Time-based sampling of interface counters.
The sFlow monitoring system consists of an sFlow agent (embedded in the switch/router) and an sFlow
collector. The sFlow agent resides anywhere within the path of the packet and combines the flow
samples and interface counters into sFlow datagrams and forwards them to the sFlow collector at regular
intervals. The datagrams consist of information on, but not limited to, packet header, ingress and egress
interfaces, sampling parameters, and interface counters.
Application-specific integrated circuits (ASICs) typically complete packet sampling. sFlow collector
analyses the sFlow datagrams received from different devices and produces a network-wide view of
traffic flows.
Implementation Information
Dell Networking sFlow is designed so that the hardware sampling rate is per line card port-pipe and is
decided based on all the ports in that port-pipe.
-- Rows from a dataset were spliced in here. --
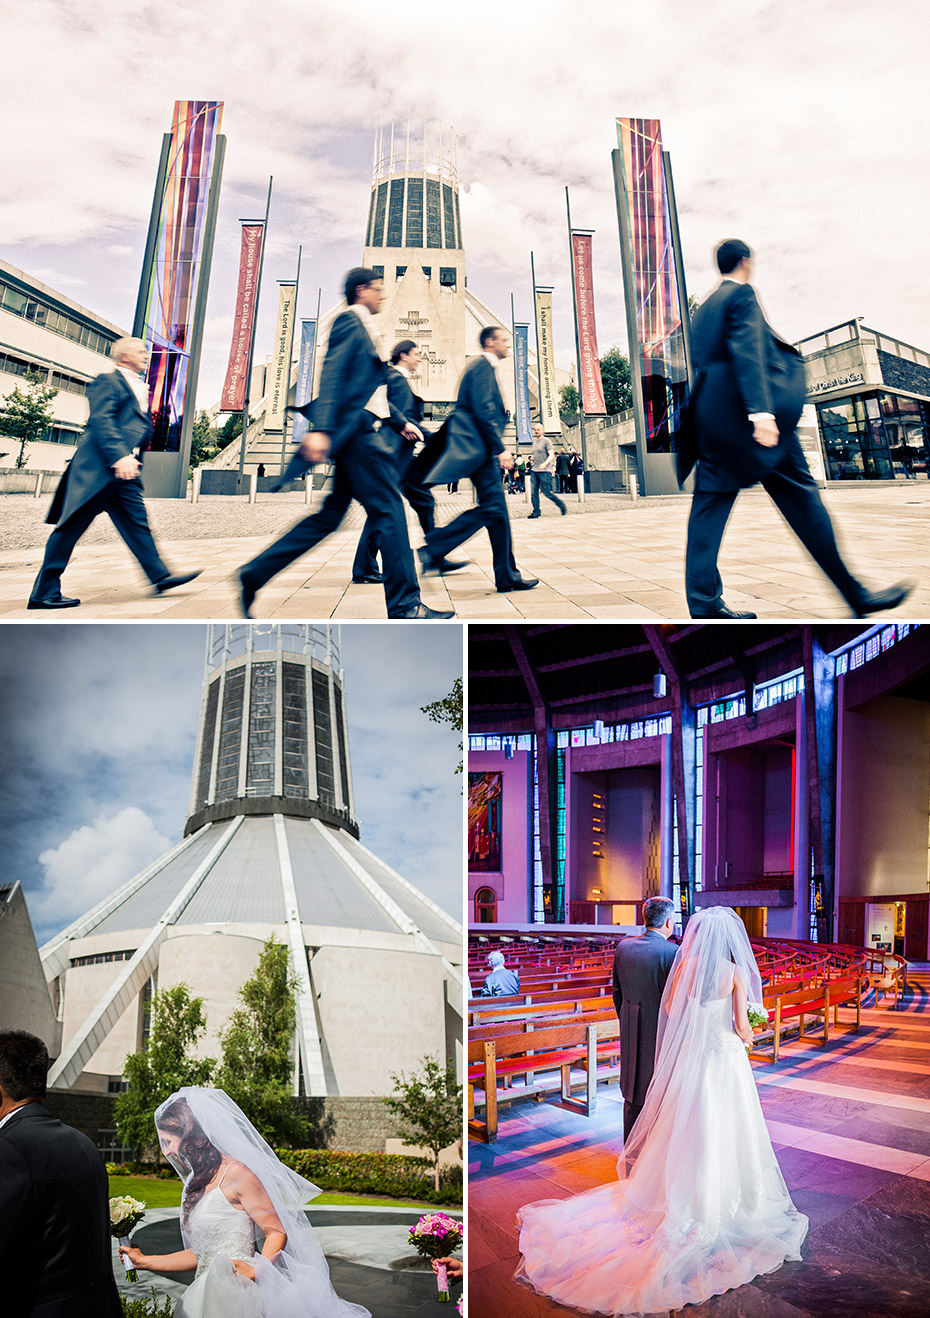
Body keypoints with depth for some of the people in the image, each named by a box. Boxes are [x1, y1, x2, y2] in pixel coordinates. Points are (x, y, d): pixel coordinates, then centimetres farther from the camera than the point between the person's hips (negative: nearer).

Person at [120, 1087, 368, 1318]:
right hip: (205, 1293, 7)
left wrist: (257, 1270, -23)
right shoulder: (195, 1186, 17)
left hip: (235, 1295, -6)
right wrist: (144, 1261, 22)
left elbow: (278, 1233, -8)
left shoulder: (236, 1174, -7)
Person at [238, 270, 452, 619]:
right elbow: (332, 373, -17)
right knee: (389, 511, -8)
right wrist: (321, 429, -27)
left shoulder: (361, 327, 26)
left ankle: (255, 574, 10)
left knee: (329, 515, 8)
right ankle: (405, 604, -5)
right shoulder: (350, 321, -4)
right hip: (358, 430, -10)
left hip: (360, 431, 10)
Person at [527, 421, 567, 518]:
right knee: (533, 493, -2)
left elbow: (551, 455, -14)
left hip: (544, 471, -7)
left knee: (546, 492, -7)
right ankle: (536, 511, 2)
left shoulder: (546, 441, -5)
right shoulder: (534, 442, 18)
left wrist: (545, 464, -29)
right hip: (534, 471, 7)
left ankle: (561, 505, 10)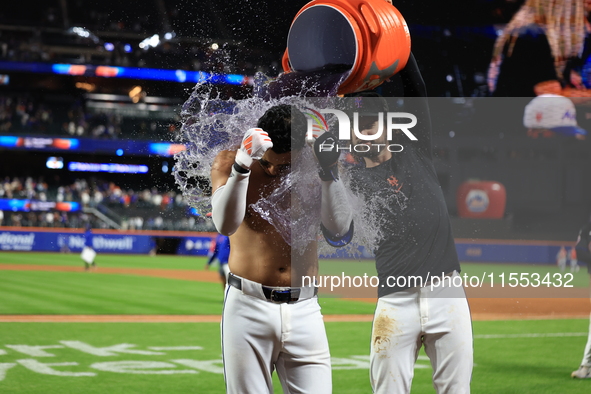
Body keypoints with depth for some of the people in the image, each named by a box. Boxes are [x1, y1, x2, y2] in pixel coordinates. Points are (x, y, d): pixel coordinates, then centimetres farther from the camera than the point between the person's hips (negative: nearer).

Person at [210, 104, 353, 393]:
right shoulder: (228, 162, -3)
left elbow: (340, 233, -6)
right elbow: (225, 225, -19)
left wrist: (329, 172, -15)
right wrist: (242, 164, -31)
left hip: (304, 309, 2)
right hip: (248, 306, -2)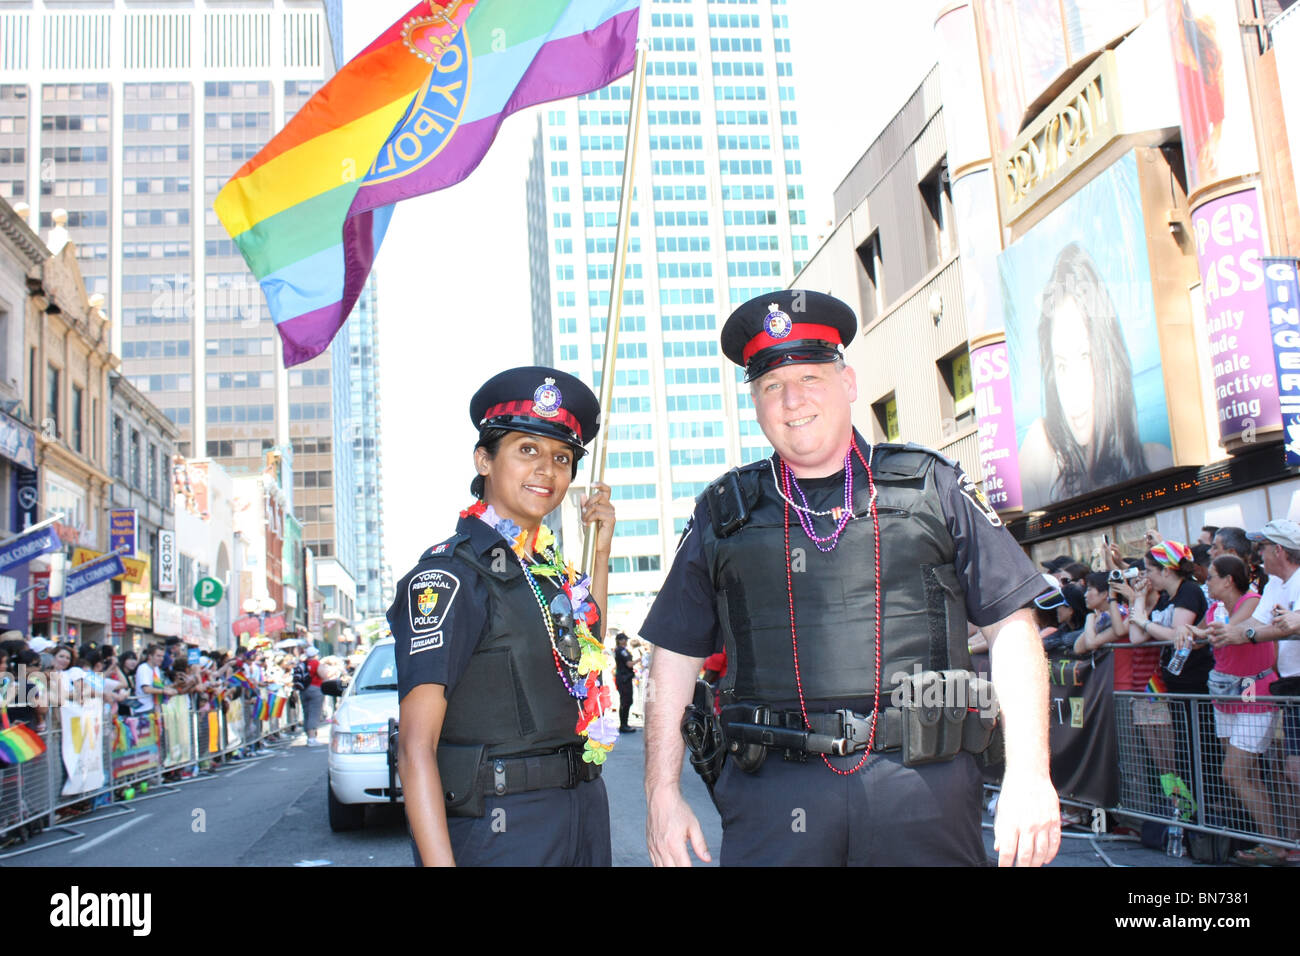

If you do not enable sFlow on any port specifically, the global sampling rate is downloaded to that port
and is to calculate the port-pipe’s lowest sampling rate. This design supports the possibility that sFlow
might be configured on that port in the future. Back-off is triggered based on the port-pipe’s hardware
sampling rate.
For example, if port 1 in the port-pipe has sFlow configured with a 16384 sampling rate while port 2 in the
port-pipe has sFlow configured but no sampling rate set, Dell Networking OS applies a global sampling
rate of 512 to port 2. The hardware sampling rate on the port-pipe is then set at 512 because that is the
lowest configured rate on the port-pipe. When a high traffic situation occurs, a back-off is triggered and
the hardware sampling rate is backed-off from 512 to 1024. Note that port 1 maintains its sampling rate of
16384; port 1 is unaffected because it maintains its configured sampling rate of 16484.
To avoid the back-off, either increase the global sampling rate or configure all the line card ports with the
desired sampling rate even if some ports have no sFlow configured.